While this seems like a sensible, if not alarming, design decision on the part of Google engineers, the choice to build a system that subverts our laws raises important questions about how we build ethics into our functional requirements. The question is well-framed by Emily Dreyfus, in an article for Wired, titled “The Robot Car of Tomorrow Might Just be Programmed to Hit You”. The article presents the reader with a very specific edge case: If a Google car is going to crash and is in the middle lane between two cars, how does it decide which car to crash into?

For instance, an algorithm could be built into the Google car to read sensor data to determine the size and make of the two cars. In our scenario, let’s say on the left side is a Ford Explorer, and on the right side is a Smart Car.
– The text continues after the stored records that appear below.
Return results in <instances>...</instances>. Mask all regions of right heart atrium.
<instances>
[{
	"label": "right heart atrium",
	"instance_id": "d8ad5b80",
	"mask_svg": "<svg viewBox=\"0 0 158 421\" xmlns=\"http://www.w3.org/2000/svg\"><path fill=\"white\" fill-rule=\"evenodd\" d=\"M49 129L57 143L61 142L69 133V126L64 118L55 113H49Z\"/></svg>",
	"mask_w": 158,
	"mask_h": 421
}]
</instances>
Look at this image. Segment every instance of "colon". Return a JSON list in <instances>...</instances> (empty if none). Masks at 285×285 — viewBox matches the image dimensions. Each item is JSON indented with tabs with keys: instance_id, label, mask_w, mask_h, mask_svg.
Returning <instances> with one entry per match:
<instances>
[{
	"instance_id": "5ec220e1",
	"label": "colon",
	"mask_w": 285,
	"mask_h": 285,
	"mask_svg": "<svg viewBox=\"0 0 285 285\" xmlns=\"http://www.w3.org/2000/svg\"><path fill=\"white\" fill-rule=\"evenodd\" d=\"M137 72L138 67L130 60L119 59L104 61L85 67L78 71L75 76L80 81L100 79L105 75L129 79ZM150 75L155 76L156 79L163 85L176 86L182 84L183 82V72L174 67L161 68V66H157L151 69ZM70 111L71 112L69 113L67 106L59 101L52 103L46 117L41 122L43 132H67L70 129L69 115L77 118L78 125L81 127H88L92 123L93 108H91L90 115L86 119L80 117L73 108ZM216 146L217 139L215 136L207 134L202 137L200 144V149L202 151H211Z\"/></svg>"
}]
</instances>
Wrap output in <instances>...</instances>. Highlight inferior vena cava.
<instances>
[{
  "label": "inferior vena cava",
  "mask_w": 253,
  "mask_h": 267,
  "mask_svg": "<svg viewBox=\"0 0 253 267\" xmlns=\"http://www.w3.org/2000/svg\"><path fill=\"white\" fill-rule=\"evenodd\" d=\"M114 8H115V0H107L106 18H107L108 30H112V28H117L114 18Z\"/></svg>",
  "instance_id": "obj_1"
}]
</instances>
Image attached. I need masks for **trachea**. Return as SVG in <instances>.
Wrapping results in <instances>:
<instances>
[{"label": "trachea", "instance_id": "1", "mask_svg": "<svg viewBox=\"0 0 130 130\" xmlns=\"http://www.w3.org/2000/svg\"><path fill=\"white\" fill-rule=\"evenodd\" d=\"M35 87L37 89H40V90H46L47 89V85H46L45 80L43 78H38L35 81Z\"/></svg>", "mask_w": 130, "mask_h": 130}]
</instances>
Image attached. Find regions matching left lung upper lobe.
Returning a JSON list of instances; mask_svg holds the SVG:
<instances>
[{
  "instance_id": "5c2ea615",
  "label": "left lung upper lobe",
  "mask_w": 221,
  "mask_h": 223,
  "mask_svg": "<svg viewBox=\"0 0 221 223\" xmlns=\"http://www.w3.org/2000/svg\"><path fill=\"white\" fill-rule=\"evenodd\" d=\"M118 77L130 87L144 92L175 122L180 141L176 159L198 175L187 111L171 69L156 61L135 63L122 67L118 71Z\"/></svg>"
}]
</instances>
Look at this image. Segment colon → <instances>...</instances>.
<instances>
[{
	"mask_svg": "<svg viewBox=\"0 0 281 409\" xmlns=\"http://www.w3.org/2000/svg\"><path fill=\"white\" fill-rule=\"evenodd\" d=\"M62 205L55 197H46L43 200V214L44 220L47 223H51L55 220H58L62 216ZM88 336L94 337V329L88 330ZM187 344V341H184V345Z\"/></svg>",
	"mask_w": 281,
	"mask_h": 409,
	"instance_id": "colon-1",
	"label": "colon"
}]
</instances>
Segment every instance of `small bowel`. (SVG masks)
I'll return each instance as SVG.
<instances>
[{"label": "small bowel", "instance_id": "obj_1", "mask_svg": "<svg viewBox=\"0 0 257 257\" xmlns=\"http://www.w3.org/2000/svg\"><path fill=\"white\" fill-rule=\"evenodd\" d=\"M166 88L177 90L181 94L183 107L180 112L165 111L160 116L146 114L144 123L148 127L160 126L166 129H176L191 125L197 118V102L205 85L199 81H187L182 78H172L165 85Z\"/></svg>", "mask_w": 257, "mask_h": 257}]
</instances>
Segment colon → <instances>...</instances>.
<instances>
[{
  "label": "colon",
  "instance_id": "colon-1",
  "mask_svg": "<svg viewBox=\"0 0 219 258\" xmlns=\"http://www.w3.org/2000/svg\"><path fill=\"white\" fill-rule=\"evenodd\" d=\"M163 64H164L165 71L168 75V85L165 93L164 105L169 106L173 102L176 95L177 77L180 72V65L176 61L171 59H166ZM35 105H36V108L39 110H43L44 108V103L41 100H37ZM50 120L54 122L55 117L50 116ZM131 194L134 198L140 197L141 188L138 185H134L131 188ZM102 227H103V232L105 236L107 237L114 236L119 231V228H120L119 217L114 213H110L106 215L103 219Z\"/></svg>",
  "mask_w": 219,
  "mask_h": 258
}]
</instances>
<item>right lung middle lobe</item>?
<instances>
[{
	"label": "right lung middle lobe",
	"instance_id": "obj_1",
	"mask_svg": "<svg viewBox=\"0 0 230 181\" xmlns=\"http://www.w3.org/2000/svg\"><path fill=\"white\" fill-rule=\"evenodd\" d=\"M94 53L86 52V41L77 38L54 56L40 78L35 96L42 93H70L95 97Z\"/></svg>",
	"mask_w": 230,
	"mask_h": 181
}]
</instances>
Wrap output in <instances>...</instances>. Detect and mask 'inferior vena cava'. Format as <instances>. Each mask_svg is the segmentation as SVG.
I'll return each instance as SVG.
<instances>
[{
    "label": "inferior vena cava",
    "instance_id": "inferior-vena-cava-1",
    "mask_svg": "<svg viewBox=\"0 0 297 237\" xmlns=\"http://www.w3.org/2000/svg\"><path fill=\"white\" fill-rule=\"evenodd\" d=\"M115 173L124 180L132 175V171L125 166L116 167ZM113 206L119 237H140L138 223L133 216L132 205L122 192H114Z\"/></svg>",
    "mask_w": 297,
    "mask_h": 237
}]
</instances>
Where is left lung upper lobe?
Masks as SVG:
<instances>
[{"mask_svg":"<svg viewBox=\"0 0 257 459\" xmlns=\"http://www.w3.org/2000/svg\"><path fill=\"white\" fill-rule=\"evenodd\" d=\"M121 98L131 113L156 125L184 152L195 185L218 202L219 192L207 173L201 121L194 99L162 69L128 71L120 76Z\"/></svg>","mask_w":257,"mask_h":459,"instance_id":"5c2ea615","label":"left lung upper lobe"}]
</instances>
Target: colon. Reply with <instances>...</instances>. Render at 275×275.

Conceivably, the algorithm would determine that the Explorer would be better equipped to handle a crash, so the car is steered into the SUV, leaving the Smart Car untouched.

The logic of this edge case is clear: “The Explorer is better equipped to handle a moving collision, so it should be targeted for a crash rather than the Smart Car, which would likely crumple and kill the driver.” The only problem is that this approach introduces biases into the Google Car’s decision making, in essence targeting SUVs for crashes, rather than any other car. Knowing this, SUV sales may be impacted, as people avoid purchasing a vehicle that could be targeted in a collision. Do we really want to unleash a legion of cars equipped with advanced targeting systems?

The answer is obviously, “no” but what alternatives to this edge case are we left with? There really are no good alternatives or a single correct moral choice in this scenario, but some choice will have to be made. This is the sort of problem that robust requirements analysis can identify early, allowing the problem to receive full consideration before anything gets built or tested. Essentially, this killer car is a requirements problem. If we don’t ask it to select a target, it won’t. If we ask it to speed, it will speed. But what should we specify if no good choices present themselves?

In situations like this, the worst thing a product could do is hide this messy moral calculus from its users. As a representative of the users of a product, it is vital to understand the impact of hidden features on a user’s experience with a product. To this end, the best thing a product can do is expose settings to users to give them the power to control the outcome they feel most comfortable with.

“As a Google Car driver, I must have the ability to disable crash-optimization settings, so my car doesn’t choose a target during a collision”.